Aggressive B-cell lymphomas are clinically and pathologically diverse and reflect multiple pathways of transformation. In parallel to the alterations of specific oncogenes (MYC, BCL6) the overexpression and constitutive activation of the BCR and PI3K pathways, the ubiquitin-proteasome system, and antiapoptotic factors of the BCL-2 family play a vital role in the progression of malignant clones and their interaction with the lymphoid microenvironment and are related to a high failure rate in treatment protocols.

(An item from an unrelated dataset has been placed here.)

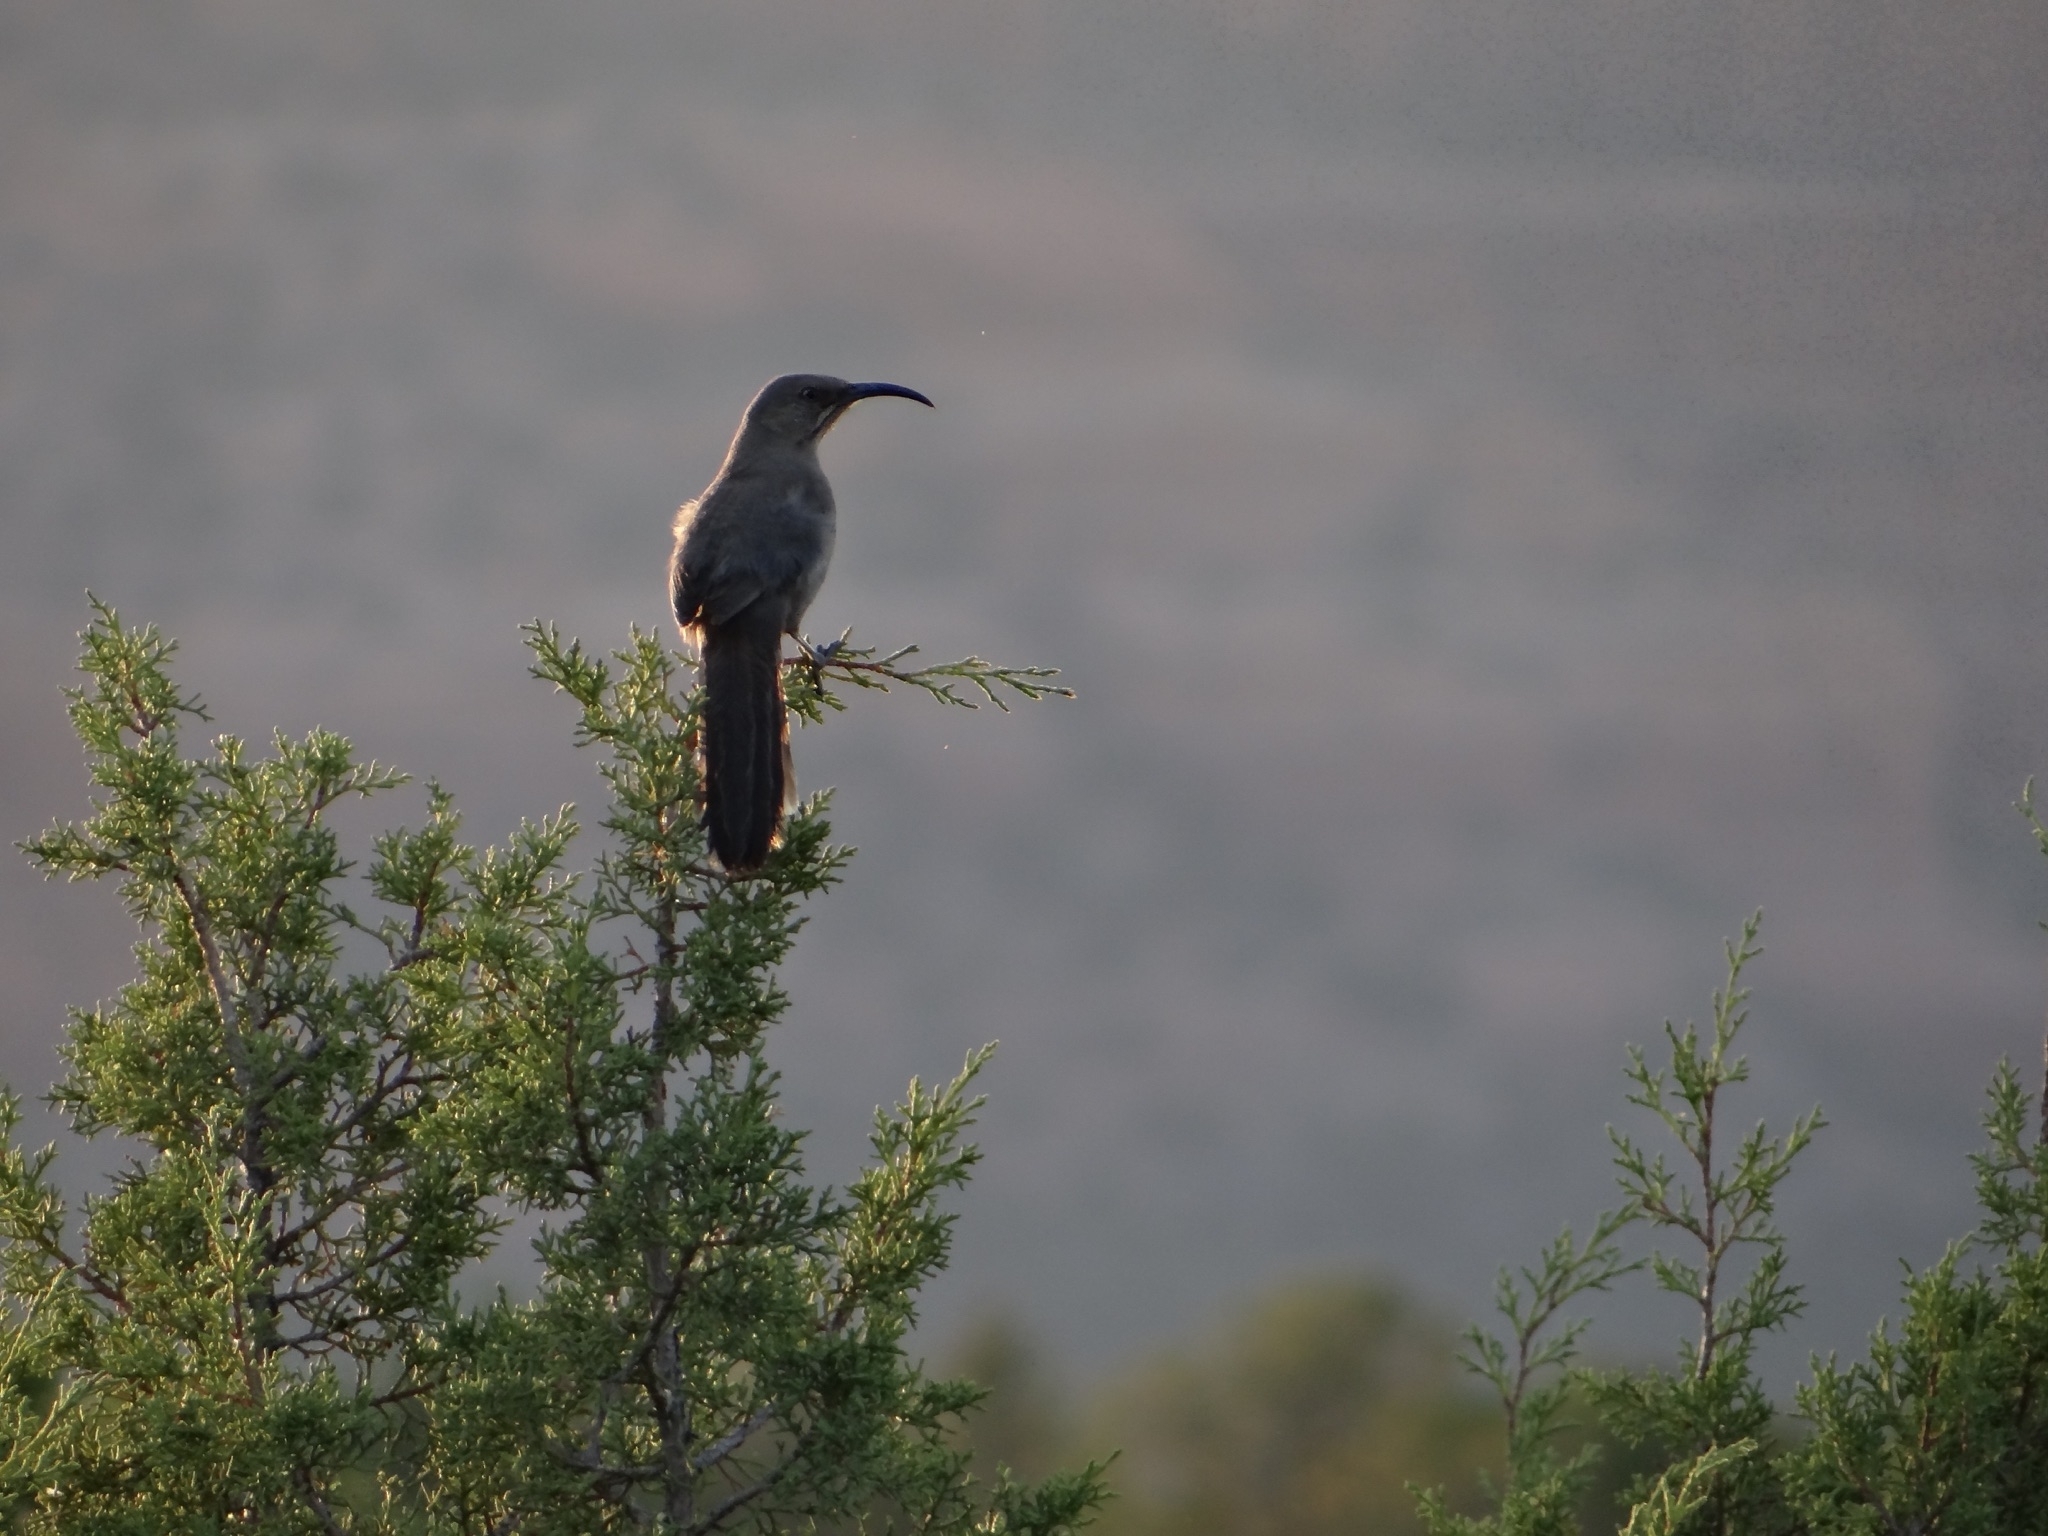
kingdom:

To design new therapies that are more selective and more in line with the biology of these lymphomas, the Translational Lymphoma Research group led by Gael Roué has undertaken the FIS PI18/01383 project "Development of a platform of patient-derived xenografts for the evaluation of new targeted therapies in aggressive B-cell lymphomas." This project focuses on the characterization of new antineoplastic drugs capable of specifically interfering with these factors, in in vitro and in vivo models of diffuse large cell lymphoma (DLCG), mantle cell lymphoma (MLC) and follicular transformed lymphoma (TFL). To guarantee the efficacy, safety, and translationality of these studies, researchers will mainly assess the therapeutic potential of these agents in combination with conventional therapies (R-CHOP, bortezomib, ibrutinib, idelalisib) using new murine models of patient-derived xenografts (PDX) of each lymphoma subtype.
The research includes the analysis of therapeutic compounds developed and validated by pharmaceutical companies and recognized academic groups, and the molecular and genetic characterization of the factors that determine the efficacy of each treatment in a series of primary samples; an extensive panel of cell lines representative of each entity; and preclinical transgenic, systemic and xenotransplantation models of LCM, LDCG, and LFt.